(Task directions)
Find every line below that contains the word "further" and copy each of those lines. Letter case counts.

(Input data)
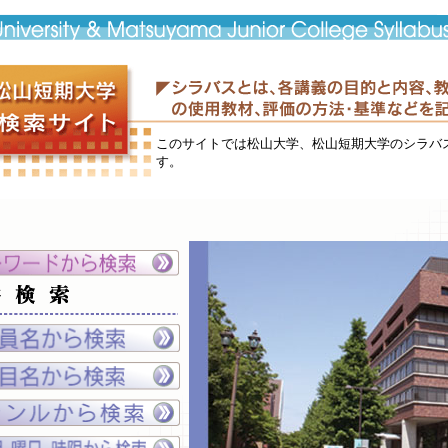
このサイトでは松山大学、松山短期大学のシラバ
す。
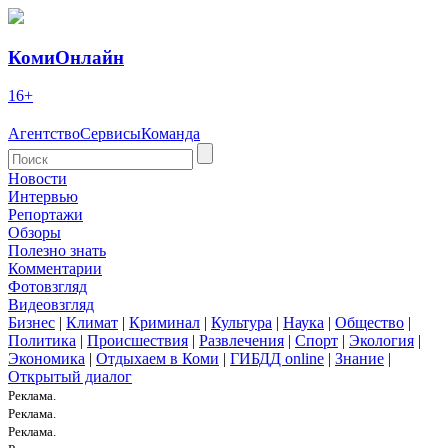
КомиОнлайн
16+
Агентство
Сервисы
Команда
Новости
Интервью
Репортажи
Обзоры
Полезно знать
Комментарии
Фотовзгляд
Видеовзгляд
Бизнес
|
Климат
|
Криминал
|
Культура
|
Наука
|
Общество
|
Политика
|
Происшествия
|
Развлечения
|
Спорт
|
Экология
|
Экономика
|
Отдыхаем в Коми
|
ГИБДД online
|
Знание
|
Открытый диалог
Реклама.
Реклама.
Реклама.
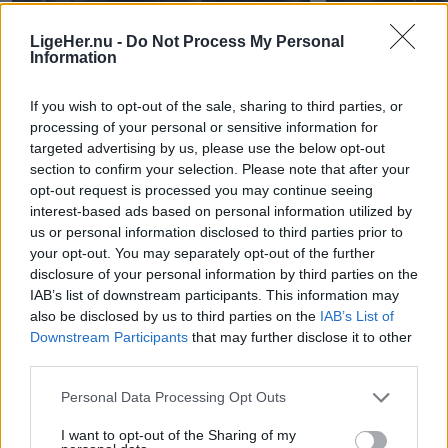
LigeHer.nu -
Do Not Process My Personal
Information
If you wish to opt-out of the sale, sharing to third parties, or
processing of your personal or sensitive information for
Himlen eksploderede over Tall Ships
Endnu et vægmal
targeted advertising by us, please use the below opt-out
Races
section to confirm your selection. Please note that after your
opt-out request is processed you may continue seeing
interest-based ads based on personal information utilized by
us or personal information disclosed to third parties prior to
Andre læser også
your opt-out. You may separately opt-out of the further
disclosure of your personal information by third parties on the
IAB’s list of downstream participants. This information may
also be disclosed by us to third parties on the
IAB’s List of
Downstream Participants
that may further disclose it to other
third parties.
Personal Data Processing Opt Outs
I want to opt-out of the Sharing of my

(Result below)
your opt-out. You may separately opt-out of the further
that may further disclose it to other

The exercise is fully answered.